Hassan Id Belkassem est l’un des pionniers de la lutte amazighe marocaine. Il est une figure marquée par une dynamique insatiable, que ce soit à travers son action au sein de l’Association Nouvelle pour la Culture et les Arts Populaires / Tamyinout, fondée en 1978, ou à travers son engagement artistique et culturel en tant que poète ayant publié deux recueils : Taslit ou Nizar et Imarayn, ou encore en tant qu’avocat s’évertuant à ancrer le militantisme amazigh dans une perspective juridique internationale, lui conférant ainsi la place qui lui revient, grâce aux efforts conjoints d’acteurs nationaux et internationaux, au premier rang desquels figure Id Belkassem.

Ce dernier a posé les fondements de ses thèses, développées entre 1978 et 1979, sur des bases juridiques, philosophiques et historiques concrètes, avant de les réunir dans son ouvrage Sur les droits linguistiques et culturels amazighs, publié en 1992, soit un an après la Charte d’Agadir du 5 août 1991, rédigée à l’occasion de la quatrième université d’été d’Agadir (du 29 juillet au 5 août 1991), à laquelle Id Belkassem a largement contribué, aussi bien dans le comité d’organisation qu’en tant qu’intervenant par son exposé en amazigh sur « l’identité et les droits humains » (Tamekkit d Izrfan Afkan), qu’il a également présidé lors de la session poétique.

Il porta cette cause comme une croix à travers le monde, à commencer par la Conférence mondiale sur les droits de l’homme à Vienne en juin 1993, où les associations amazighes marocaines, aux côtés d’autres algériennes, ont présenté un mémorandum demandant la reconnaissance des droits linguistiques et culturels des Amazighs – peuples autochtones d’Afrique du Nord (Tamazgha). Id Belkassem et ses camarades ont insisté pour intégrer cette revendication dans les discussions sur les peuples autochtones, ce qui a contribué à la création en 2000 du Forum permanent sur les questions autochtones aux Nations Unies. Il est resté un acteur engagé au sein de cette instance internationale, ce qui a fait de lui un pionnier de la diplomatie amazighe à l’échelle mondiale, contribuant à l’élaboration de la Déclaration des droits des peuples autochtones en 2006, entre autres.
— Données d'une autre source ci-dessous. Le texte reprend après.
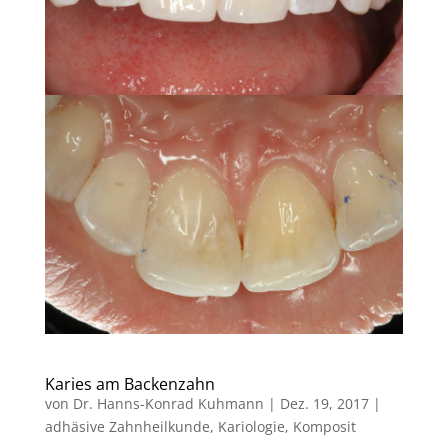
Karies am Backenzahn
von
Dr. Hanns-Konrad Kuhmann
|
Dez. 19, 2017
|
adhäsive Zahnheilkunde
,
Kariologie
,
Komposit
Il a joué un rôle déterminant dans la création du Congrès mondial amazigh (CMA), une organisation internationale qui a pour objectif de promouvoir les droits et les intérêts des Amazighs à travers le monde.
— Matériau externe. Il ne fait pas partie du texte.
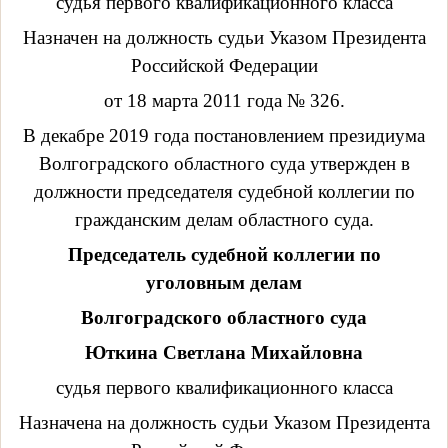
судья первого квалификационного класса
Назначен на должность судьи Указом Президента
Российской Федерации
от 18 марта 2011 года № 326.
В декабре 2019 года постановлением президиума
Волгоградского областного суда утвержден в
должности председателя судебной коллегии по
гражданским делам областного суда.
Председатель судебной коллегии по
уголовным делам
Волгоградского областного суда
Юткина Светлана Михайловна
судья первого квалификационного класса
Назначена на должность судьи Указом Президента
Il convient de souligner que la participation amazighe à la conférence de Vienne a constitué une étape stratégique pour l’internationalisation des revendications amazighes et leur ancrage dans les instances internationales des droits humains. Peu après, en 1994, la 17e édition du Festival international du cinéma de Douarnenez (France) a été dédiée à la culture amazighe. Elle a été une occasion rare pour la rencontre entre représentants des pays d’Afrique du Nord (Maroc, Algérie, Tunisie, Libye, Mali, Niger et figures de la diaspora), aboutissant à une déclaration historique : La Déclaration de Douarnenez sur les droits culturels, linguistiques et identitaires des Amazighs. Celle-ci appelait à la création d’un organisme international dédié à la défense et à la promotion de la cause amazighe – rêve concrétisé avec la création du Congrès Mondial Amazigh (CMA) en septembre 1995 à Saint-Rome-de-Dolan, dans le sud de la France.
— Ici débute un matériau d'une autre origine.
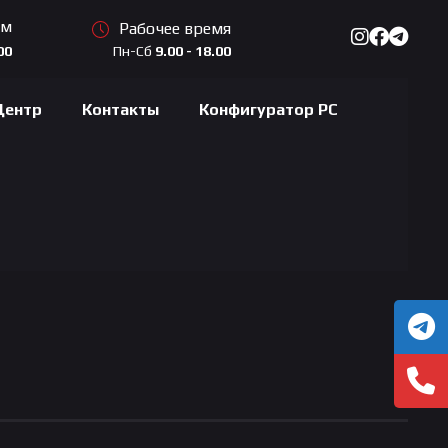
ам
Рабочее время
Пн-Сб
9.00 - 18.00
00
Центр
Контакты
Конфигуратор PC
Ce ne sont là que quelques-unes des étapes nationales et internationales dans lesquelles Id Belkassem a joué un rôle de premier plan, tout en demeurant préoccupé par l’avenir du mouvement amazigh au Maroc. Il a été présent dans les débats élargis menés par les associations et acteurs du mouvement amazigh, notamment après le discours du 20 août 1994 et ses implications sur la scène culturelle et politique nationale. Ces débats ont poussé les composantes du Conseil National de Coordination (CNC) à rechercher des alternatives organisationnelles à une formule de coordination désormais épuisée. Plusieurs options furent proposées, dont celle d’Id Belkassem intitulée Travailler avec deux ailes : une culturelle et une politique, suivie de celle du Parti démocratique, et d’autres encore visant à envisager un avenir organisationnel pour les Amazighs du Maroc.

Les développements officiels ultérieurs de la question amazighe au Maroc n’ont en rien entamé la détermination d’Id Belkassem, qui a toujours reconnu, avec lucidité, les lacunes et les échecs de certaines positions, tout en saluant les avancées positives constatées ailleurs.